Requirement: Once the line with "Eğer istersek indireceğimiz" is found in the entries below, repeat that line and every one after it exactly, ending at the last.

START Data to examine

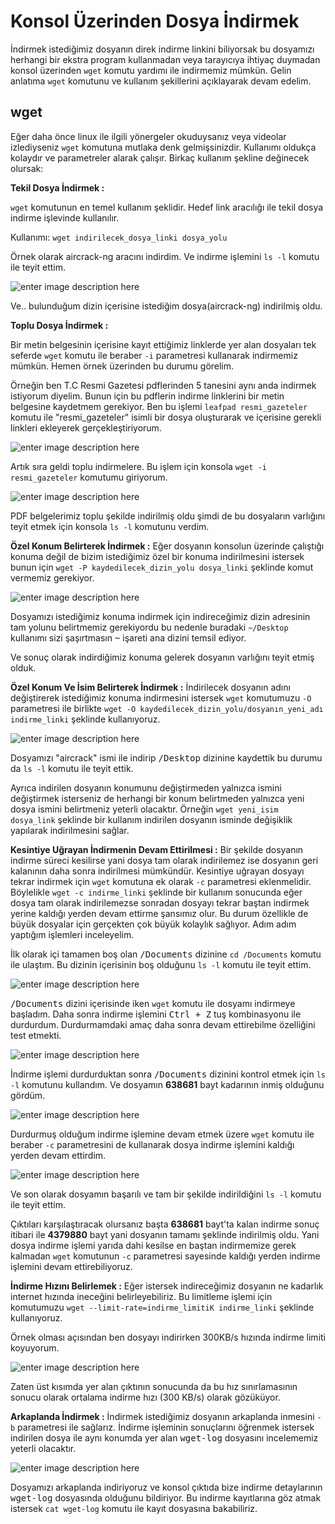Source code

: Konsol Üzerinden Dosya İndirmek
=

İndirmek istediğimiz dosyanın direk indirme linkini biliyorsak bu dosyamızı herhangi bir ekstra program kullanmadan veya tarayıcıya ihtiyaç duymadan konsol üzerinden `wget` komutu yardımı ile indirmemiz mümkün. Gelin anlatıma `wget` komutunu ve kullanım şekillerini açıklayarak devam edelim.

wget
-

Eğer daha önce linux ile ilgili yönergeler okuduysanız veya videolar izlediyseniz `wget` komutuna mutlaka denk gelmişsinizdir. Kullanımı oldukça kolaydır ve parametreler alarak çalışır. Birkaç kullanım şekline değinecek olursak:

**Tekil Dosya İndirmek :**

`wget` komutunun en temel kullanım şeklidir. Hedef link aracılığı ile tekil dosya indirme işlevinde kullanılır.

Kullanımı: `wget indirilecek_dosya_linki dosya_yolu`

Örnek olarak aircrack-ng aracını indirdim. Ve indirme işlemini `ls -l`
komutu ile teyit ettim.

![enter image description here](https://raw.githubusercontent.com/taylanbildik/Linux_Dersleri/master/img/18-%20Konsol%20%C3%9Czerinden%20Dosya%20%C4%B0ndirmek/1.gif)

Ve.. bulunduğum dizin içerisine istediğim dosya(aircrack-ng) indirilmiş oldu. 

**Toplu Dosya İndirmek :**

Bir metin belgesinin içerisine kayıt ettiğimiz linklerde yer alan dosyaları tek seferde `wget` komutu ile beraber `-i` parametresi kullanarak indirmemiz mümkün. Hemen örnek üzerinden bu durumu görelim.

Örneğin ben T.C Resmi Gazetesi pdflerinden 5 tanesini aynı anda indirmek istiyorum diyelim. Bunun için bu pdflerin indirme linklerini bir metin belgesine kaydetmem gerekiyor. Ben bu işlemi `leafpad resmi_gazeteler` komutu ile "resmi_gazeteler" isimli bir dosya oluşturarak ve içerisine gerekli linkleri ekleyerek gerçekleştiriyorum.

![enter image description here](https://raw.githubusercontent.com/taylanbildik/Linux_Dersleri/master/img/18-%20Konsol%20%C3%9Czerinden%20Dosya%20%C4%B0ndirmek/2.png)

Artık sıra geldi toplu indirmelere. Bu işlem için konsola `wget -i resmi_gazeteler` komutumu giriyorum.

![enter image description here](https://raw.githubusercontent.com/taylanbildik/Linux_Dersleri/master/img/18-%20Konsol%20%C3%9Czerinden%20Dosya%20%C4%B0ndirmek/3.gif)

PDF belgelerimiz toplu şekilde indirilmiş oldu şimdi de bu dosyaların varlığını teyit etmek için konsola `ls -l` komutunu verdim.


**Özel Konum Belirterek İndirmek :**
Eğer dosyanın konsolun üzerinde çalıştığı konuma değil de bizim istediğimiz özel bir konuma indirilmesini istersek bunun için `wget -P kaydedilecek_dizin_yolu dosya_linki` şeklinde komut vermemiz gerekiyor.

![enter image description here](https://raw.githubusercontent.com/taylanbildik/Linux_Dersleri/master/img/18-%20Konsol%20%C3%9Czerinden%20Dosya%20%C4%B0ndirmek/4.gif)

Dosyamızı istediğimiz konuma indirmek için indireceğimiz dizin adresinin tam yolunu belirtmemiz gerekiyordu bu nedenle buradaki `~/Desktop` kullanımı sizi şaşırtmasın <kbd>~</kbd> işareti ana dizini temsil ediyor.

Ve sonuç olarak indirdiğimiz konuma gelerek dosyanın varlığını teyit etmiş olduk.

**Özel Konum Ve İsim Belirterek İndirmek :**
İndirilecek dosyanın adını değiştirerek istediğimiz konuma indirmesini istersek `wget` komutumuzu `-O` parametresi ile birlikte `wget -O kaydedilecek_dizin_yolu/dosyanın_yeni_adı indirme_linki` şeklinde kullanıyoruz.

![enter image description here](https://raw.githubusercontent.com/taylanbildik/Linux_Dersleri/master/img/18-%20Konsol%20%C3%9Czerinden%20Dosya%20%C4%B0ndirmek/5.gif)

Dosyamızı "aircrack" ismi ile indirip <kbd>/Desktop</kbd> dizinine kaydettik bu durumu da `ls -l` komutu ile teyit ettik.

Ayrıca indirilen dosyanın konumunu değiştirmeden yalnızca ismini değiştirmek isterseniz de herhangi bir konum belirtmeden yalnızca yeni dosya ismini belirtmeniz yeterli olacaktır. Örneğin `wget yeni_isim dosya_link` şeklinde bir kullanım indirilen dosyanın isminde değişiklik yapılarak indirilmesini sağlar.

**Kesintiye Uğrayan İndirmenin Devam Ettirilmesi :**
Bir şekilde dosyanın indirme süreci kesilirse yani dosya tam olarak indirilemez ise dosyanın geri kalanının daha sonra indirilmesi mümkündür. Kesintiye uğrayan dosyayı tekrar indirmek için `wget` komutuna ek olarak `-c` parametresi eklenmelidir. Böylelikle `wget -c indirme_linki` şeklinde bir kullanım sonucunda eğer dosya tam olarak indirilemezse sonradan dosyayı tekrar baştan indirmek yerine kaldığı yerden devam ettirme şansımız olur. Bu durum özellikle de büyük dosyalar için gerçekten çok büyük kolaylık sağlıyor.
Adım adım yaptığım işlemleri inceleyelim.

İlk olarak içi tamamen boş olan <kbd>/Documents</kbd> dizinine `cd /Documents` komutu ile ulaştım. Bu dizinin içerisinin boş olduğunu `ls -l` komutu ile teyit ettim.

![enter image description here](https://raw.githubusercontent.com/taylanbildik/Linux_Dersleri/master/img/18-%20Konsol%20%C3%9Czerinden%20Dosya%20%C4%B0ndirmek/6.png)

<kbd>/Documents</kbd> dizini içerisinde iken `wget` komutu ile dosyamı indirmeye başladım. Daha sonra indirme işlemini <kbd>Ctrl + Z</kbd> tuş kombinasyonu ile durdurdum. Durdurmamdaki amaç daha sonra devam ettirebilme özelliğini test etmekti.

![enter image description here](https://raw.githubusercontent.com/taylanbildik/Linux_Dersleri/master/img/18-%20Konsol%20%C3%9Czerinden%20Dosya%20%C4%B0ndirmek/7.gif)

İndirme işlemi durdurduktan sonra <kbd>/Documents</kbd> dizinini kontrol etmek için `ls -l` komutunu kullandım. Ve dosyamın **638681** bayt kadarının inmiş olduğunu gördüm.

![enter image description here](https://raw.githubusercontent.com/taylanbildik/Linux_Dersleri/master/img/18-%20Konsol%20%C3%9Czerinden%20Dosya%20%C4%B0ndirmek/8.png)

Durdurmuş olduğum indirme işlemine devam etmek üzere `wget` komutu ile beraber `-c` parametresini de kullanarak dosya indirme işlemini kaldığı yerden devam ettirdim.

![enter image description here](https://raw.githubusercontent.com/taylanbildik/Linux_Dersleri/master/img/18-%20Konsol%20%C3%9Czerinden%20Dosya%20%C4%B0ndirmek/9.gif)

Ve son olarak dosyamın başarılı ve tam bir şekilde indirildiğini `ls -l` komutu ile teyit ettim.

Çıktıları karşılaştıracak olursanız başta **638681** bayt'ta kalan indirme sonuç itibari ile **4379880** bayt yani dosyanın tamamı şeklinde indirilmiş oldu. Yani dosya indirme işlemi yarıda dahi kesilse en baştan indirmemize gerek kalmadan `wget` komutunun `-c` parametresi sayesinde kaldığı yerden indirme işlemini devam ettirebiliyoruz.

**İndirme Hızını Belirlemek :**
Eğer istersek indireceğimiz dosyanın ne kadarlık internet hızında ineceğini belirleyebiliriz. Bu limitleme işlemi için komutumuzu `wget --limit-rate=indirme_limitiK indirme_linki` şeklinde kullanıyoruz.

Örnek olması açısından ben dosyayı indirirken 300KB/s hızında indirme limiti koyuyorum.

![enter image description here](https://raw.githubusercontent.com/taylanbildik/Linux_Dersleri/master/img/18-%20Konsol%20%C3%9Czerinden%20Dosya%20%C4%B0ndirmek/10.gif)

Zaten üst kısımda yer alan çıktının sonucunda da bu hız sınırlamasının sonucu olarak ortalama indirme hızı (300 KB/s) olarak gözüküyor.

**Arkaplanda İndirmek :**
İndirmek istediğimiz dosyanın arkaplanda inmesini `-b` parametresi ile sağlarız. İndirme işleminin sonuçlarını öğrenmek istersek indirilen dosya ile aynı konumda yer alan <kbd>wget-log</kbd> dosyasını incelememiz yeterli olacaktır.

![enter image description here](https://raw.githubusercontent.com/taylanbildik/Linux_Dersleri/master/img/18-%20Konsol%20%C3%9Czerinden%20Dosya%20%C4%B0ndirmek/11.gif)

Dosyamızı arkaplanda indiriyoruz ve konsol çıktıda bize indirme detaylarının <kbd>wget-log</kbd> dosyasında olduğunu bildiriyor. Bu indirme kayıtlarına göz atmak istersek `cat wget-log` komutu ile kayıt dosyasına bakabiliriz.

END Data to examine

Your response:
Eğer istersek indireceğimiz dosyanın ne kadarlık internet hızında ineceğini belirleyebiliriz. Bu limitleme işlemi için komutumuzu `wget --limit-rate=indirme_limitiK indirme_linki` şeklinde kullanıyoruz.

Örnek olması açısından ben dosyayı indirirken 300KB/s hızında indirme limiti koyuyorum.

![enter image description here](https://raw.githubusercontent.com/taylanbildik/Linux_Dersleri/master/img/18-%20Konsol%20%C3%9Czerinden%20Dosya%20%C4%B0ndirmek/10.gif)

Zaten üst kısımda yer alan çıktının sonucunda da bu hız sınırlamasının sonucu olarak ortalama indirme hızı (300 KB/s) olarak gözüküyor.

**Arkaplanda İndirmek :**
İndirmek istediğimiz dosyanın arkaplanda inmesini `-b` parametresi ile sağlarız. İndirme işleminin sonuçlarını öğrenmek istersek indirilen dosya ile aynı konumda yer alan <kbd>wget-log</kbd> dosyasını incelememiz yeterli olacaktır.

![enter image description here](https://raw.githubusercontent.com/taylanbildik/Linux_Dersleri/master/img/18-%20Konsol%20%C3%9Czerinden%20Dosya%20%C4%B0ndirmek/11.gif)

Dosyamızı arkaplanda indiriyoruz ve konsol çıktıda bize indirme detaylarının <kbd>wget-log</kbd> dosyasında olduğunu bildiriyor. Bu indirme kayıtlarına göz atmak istersek `cat wget-log` komutu ile kayıt dosyasına bakabiliriz.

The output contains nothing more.